◆ Text
In New Zealand and Australia you can buy electric appliances from a shop called Dick Smith.  Dick is Australian (ahem).  Here is what the signs look like in 2012.

I show you this purely so that I can tell you a story.  I was once at a really fantastic talk about the Treaty of Waitangi by Moana Jackson (I don’t use the word fantastic lightly when I talk about the Treaty of Waitangi… talks about the Treaty of Waitangi usually deserve the adjectives boring, pointless, and ignorant).  Anyway, he told us about when his daughter was learning to read, and they drove past a Dick Smith store and she said she could read the sign outside the shop.  “What does it say?” asked Moana.  “Dick Head Smith,” his daughter announced.

Here is Dick (just so you know, yes I am going to be using his first name as much as possible in this post) in 1982,

As you can see, he is wearing the super on trend white suit of the early 80s, which puts him on the same fashion page as Simon Le Bon.  I also note that heavy, black plastic frames have come back in for glasses.

Here’s what DICK was trying to sell us in 1982:

Why, Dick, why?  Why do I need the time twice? 

Ok, one at a time:

  • A pen/watch.  I can remember thinking this was cool, before I realised it was pointless.  We were in the pioneering age when clocks went digital and people thought they could make anything modern by putting a clock in it.  Also, “a watch in the handle”… do pens have handles?  Actually, what do pens have?  Stems? Shafts?
  • Advanced metal detector.  Did anyone fall for this?  Weekend gold hunting.  Sure, because as we all know, gold is generally found lying around in fields and buried in beaches.  If only all those idiots panning for gold in river beds in the 1860s had known.
  • The $460 answering machine.  Love the phone.  Not using it (it’s like so SLOW to dial a number), but looking at it.  In New Zealand you have to dial 111 in an emergency.  By the time you had done this on a phone like the one above the emergency was usually over.  There must have been a lot more calls like this to the emergency call centre in NZ in the 80s:

Operator: Which service do you require?

Caller: You know what, my house has pretty much burned down so let’s just forget it.

As for calling the police because there was an intruder in the house.  Well, you could totally forget that. 

Scene: interior, bedroom, night

Sound of breaking glass off stage.  We see a woman sit up in bed.  She grabs the phone by her bed.  She lifts receiver and begins to dial 111.  After dialing first 1 she sits and waits for the plastic dial to slowly click back to its starting position.

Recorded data
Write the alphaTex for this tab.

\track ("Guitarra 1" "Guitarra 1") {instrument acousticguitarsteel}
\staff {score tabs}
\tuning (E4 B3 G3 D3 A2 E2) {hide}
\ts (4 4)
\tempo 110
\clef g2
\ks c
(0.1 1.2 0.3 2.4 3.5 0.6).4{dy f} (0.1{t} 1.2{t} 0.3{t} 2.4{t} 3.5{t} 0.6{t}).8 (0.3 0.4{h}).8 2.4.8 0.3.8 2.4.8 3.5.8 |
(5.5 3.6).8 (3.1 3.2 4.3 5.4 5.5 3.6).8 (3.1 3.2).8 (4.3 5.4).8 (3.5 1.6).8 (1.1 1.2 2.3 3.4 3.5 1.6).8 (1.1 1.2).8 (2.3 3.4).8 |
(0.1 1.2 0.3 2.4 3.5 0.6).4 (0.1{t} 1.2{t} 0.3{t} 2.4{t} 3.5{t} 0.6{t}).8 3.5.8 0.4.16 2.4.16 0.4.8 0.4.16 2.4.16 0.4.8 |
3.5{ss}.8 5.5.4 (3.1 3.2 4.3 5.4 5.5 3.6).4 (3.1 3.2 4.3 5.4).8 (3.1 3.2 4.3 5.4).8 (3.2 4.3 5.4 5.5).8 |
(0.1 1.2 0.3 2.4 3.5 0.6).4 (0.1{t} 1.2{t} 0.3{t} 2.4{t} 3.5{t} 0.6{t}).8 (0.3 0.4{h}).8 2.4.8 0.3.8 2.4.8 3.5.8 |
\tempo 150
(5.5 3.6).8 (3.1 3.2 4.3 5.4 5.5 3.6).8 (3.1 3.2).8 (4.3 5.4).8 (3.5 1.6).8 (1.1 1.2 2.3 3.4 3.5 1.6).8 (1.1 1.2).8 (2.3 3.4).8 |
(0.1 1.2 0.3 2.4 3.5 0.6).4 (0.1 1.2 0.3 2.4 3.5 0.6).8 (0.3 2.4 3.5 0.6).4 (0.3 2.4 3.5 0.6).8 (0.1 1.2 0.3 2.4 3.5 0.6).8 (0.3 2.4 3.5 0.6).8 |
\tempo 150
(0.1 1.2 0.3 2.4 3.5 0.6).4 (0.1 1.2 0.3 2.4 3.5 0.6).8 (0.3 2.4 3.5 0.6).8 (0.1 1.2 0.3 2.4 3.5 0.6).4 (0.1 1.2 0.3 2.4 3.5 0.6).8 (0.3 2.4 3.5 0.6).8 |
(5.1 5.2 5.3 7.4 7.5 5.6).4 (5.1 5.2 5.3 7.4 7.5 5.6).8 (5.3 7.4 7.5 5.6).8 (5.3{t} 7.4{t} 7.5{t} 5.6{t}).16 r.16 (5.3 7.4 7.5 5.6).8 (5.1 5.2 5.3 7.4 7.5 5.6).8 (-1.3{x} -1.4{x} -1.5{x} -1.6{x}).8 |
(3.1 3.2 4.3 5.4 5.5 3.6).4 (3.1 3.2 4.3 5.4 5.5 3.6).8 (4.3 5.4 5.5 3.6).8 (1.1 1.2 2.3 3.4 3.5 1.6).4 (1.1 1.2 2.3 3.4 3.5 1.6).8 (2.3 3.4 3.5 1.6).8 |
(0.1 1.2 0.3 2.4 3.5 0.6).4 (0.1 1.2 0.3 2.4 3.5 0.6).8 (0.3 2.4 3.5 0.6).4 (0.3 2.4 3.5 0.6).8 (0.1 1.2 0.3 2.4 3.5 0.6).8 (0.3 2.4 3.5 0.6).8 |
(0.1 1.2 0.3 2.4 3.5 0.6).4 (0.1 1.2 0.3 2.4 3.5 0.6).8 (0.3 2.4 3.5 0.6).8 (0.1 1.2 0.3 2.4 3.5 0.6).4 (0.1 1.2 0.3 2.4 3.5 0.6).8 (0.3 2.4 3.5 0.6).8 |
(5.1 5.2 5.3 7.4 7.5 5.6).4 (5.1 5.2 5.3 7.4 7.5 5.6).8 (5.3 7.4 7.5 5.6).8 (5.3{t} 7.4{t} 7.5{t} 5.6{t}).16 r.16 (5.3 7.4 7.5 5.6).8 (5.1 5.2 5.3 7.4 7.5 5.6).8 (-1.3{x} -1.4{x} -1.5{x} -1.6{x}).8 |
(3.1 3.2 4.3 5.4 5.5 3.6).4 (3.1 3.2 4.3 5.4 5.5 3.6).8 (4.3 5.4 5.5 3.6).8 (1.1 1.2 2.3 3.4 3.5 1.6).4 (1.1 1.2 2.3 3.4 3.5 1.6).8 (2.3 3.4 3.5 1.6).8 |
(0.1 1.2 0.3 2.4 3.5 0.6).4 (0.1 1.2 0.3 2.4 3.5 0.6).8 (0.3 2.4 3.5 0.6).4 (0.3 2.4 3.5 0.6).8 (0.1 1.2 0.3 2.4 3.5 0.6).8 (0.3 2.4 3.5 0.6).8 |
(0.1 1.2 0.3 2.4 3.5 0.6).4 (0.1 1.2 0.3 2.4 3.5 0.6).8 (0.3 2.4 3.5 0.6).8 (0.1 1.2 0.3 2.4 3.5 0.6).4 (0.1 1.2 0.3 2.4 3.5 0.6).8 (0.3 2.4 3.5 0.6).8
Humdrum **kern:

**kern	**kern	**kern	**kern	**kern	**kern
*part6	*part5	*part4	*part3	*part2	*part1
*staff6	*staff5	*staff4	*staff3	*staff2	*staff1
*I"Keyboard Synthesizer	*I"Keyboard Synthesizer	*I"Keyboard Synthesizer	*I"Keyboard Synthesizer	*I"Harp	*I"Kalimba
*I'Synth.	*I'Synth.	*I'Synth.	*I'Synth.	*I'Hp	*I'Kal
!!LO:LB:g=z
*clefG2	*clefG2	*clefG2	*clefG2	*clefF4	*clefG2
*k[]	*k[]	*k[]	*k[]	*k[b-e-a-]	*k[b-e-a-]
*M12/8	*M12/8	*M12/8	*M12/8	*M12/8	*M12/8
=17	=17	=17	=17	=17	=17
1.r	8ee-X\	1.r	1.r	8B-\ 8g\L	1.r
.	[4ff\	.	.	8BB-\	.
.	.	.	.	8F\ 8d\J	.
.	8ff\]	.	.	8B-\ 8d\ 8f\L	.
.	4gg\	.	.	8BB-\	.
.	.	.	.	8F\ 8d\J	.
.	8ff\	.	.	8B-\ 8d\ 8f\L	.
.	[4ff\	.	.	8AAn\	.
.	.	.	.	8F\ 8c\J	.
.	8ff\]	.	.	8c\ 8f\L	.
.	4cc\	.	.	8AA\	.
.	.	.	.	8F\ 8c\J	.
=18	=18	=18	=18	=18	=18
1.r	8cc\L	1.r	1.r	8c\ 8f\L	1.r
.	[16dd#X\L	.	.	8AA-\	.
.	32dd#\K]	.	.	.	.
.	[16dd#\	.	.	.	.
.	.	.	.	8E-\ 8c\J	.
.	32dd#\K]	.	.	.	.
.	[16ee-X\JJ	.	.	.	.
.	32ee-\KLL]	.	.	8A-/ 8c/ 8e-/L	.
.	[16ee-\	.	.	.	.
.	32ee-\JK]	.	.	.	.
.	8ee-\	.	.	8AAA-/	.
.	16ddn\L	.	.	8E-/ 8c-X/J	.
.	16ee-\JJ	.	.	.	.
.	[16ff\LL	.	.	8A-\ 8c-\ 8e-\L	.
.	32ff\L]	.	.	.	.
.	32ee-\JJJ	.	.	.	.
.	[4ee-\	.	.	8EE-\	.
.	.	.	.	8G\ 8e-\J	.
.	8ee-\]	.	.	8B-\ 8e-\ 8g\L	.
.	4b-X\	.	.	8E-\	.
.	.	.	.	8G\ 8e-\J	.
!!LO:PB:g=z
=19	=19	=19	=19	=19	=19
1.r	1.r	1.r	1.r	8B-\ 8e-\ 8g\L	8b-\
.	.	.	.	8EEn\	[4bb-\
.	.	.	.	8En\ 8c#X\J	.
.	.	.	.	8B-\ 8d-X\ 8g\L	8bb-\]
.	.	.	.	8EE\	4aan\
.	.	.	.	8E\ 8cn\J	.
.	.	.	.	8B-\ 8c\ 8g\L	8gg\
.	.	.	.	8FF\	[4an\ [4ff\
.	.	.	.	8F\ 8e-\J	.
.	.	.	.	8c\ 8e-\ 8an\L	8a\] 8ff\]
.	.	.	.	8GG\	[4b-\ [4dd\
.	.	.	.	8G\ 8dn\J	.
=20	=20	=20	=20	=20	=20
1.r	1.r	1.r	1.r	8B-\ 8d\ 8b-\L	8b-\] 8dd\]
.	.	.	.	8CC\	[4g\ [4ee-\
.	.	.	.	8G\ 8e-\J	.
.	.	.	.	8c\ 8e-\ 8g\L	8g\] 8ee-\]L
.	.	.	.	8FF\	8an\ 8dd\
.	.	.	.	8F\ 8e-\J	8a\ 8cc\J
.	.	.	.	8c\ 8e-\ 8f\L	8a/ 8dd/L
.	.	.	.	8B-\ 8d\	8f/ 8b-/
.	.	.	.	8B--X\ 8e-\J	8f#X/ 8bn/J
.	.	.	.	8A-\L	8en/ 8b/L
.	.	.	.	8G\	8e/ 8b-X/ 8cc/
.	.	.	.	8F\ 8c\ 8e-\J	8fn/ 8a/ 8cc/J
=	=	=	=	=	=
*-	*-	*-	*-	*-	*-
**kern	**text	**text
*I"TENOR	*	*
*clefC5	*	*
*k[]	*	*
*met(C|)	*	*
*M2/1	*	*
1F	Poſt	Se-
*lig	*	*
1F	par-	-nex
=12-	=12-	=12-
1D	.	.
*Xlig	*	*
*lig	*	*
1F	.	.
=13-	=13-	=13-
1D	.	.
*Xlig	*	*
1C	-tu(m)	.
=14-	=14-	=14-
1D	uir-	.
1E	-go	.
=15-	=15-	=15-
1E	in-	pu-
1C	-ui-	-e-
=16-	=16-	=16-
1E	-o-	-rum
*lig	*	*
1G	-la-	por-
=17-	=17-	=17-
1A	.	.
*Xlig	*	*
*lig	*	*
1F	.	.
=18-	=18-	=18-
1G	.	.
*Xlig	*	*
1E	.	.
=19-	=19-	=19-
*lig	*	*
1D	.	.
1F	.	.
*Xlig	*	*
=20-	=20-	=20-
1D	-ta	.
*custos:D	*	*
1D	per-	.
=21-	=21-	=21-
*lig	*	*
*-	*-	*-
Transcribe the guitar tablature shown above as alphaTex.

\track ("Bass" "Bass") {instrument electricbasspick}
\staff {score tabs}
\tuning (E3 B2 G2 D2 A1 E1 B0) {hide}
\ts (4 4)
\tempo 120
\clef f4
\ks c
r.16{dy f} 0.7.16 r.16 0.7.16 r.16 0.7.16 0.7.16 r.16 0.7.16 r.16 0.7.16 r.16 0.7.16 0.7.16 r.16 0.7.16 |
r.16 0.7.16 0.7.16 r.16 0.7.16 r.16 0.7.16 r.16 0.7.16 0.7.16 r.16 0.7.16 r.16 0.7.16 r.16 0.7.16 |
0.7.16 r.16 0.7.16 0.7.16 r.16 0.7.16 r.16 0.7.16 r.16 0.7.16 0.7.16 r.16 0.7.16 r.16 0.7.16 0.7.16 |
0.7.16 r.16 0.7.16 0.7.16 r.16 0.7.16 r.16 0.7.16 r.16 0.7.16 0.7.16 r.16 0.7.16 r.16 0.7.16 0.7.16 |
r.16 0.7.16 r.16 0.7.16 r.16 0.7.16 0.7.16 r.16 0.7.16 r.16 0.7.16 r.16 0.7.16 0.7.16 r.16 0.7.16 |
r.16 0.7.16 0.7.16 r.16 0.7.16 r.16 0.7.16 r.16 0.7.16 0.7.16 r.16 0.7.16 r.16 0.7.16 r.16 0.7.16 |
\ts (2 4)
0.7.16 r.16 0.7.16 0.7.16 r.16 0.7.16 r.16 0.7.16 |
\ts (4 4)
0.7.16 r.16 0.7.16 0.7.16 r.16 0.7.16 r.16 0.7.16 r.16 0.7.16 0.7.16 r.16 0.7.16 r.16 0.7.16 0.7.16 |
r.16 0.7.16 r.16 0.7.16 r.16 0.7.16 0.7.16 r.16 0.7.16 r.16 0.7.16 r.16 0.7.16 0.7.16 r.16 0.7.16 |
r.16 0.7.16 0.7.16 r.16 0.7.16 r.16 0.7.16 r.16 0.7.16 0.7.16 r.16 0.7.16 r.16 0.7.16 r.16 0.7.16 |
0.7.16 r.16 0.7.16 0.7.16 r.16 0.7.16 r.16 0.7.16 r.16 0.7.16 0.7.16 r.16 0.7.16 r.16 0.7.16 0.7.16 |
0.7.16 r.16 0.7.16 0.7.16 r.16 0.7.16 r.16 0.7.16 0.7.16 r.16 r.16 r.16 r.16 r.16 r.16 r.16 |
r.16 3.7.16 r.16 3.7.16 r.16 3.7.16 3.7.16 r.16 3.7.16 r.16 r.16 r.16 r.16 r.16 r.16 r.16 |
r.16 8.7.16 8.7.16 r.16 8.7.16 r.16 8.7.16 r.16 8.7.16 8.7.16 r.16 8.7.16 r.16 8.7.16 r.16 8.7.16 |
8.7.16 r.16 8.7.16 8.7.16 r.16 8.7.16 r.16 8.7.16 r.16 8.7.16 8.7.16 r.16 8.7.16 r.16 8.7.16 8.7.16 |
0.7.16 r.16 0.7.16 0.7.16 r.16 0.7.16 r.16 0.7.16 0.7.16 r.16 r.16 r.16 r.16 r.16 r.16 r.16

◆ What this exercise asks
- A) In the blog post about Dick Smith, what did Moana Jackson's daughter say the sign outside the shop read?
- B) List every 1982 product that the blog post about Dick Smith discusses one at a time.
The rows are separate material, unrelated to the blog post.

◆ Solutions below
- A) "Dick Head Smith."

- B)
- A pen/watch
- An advanced metal detector
- The $460 answering machine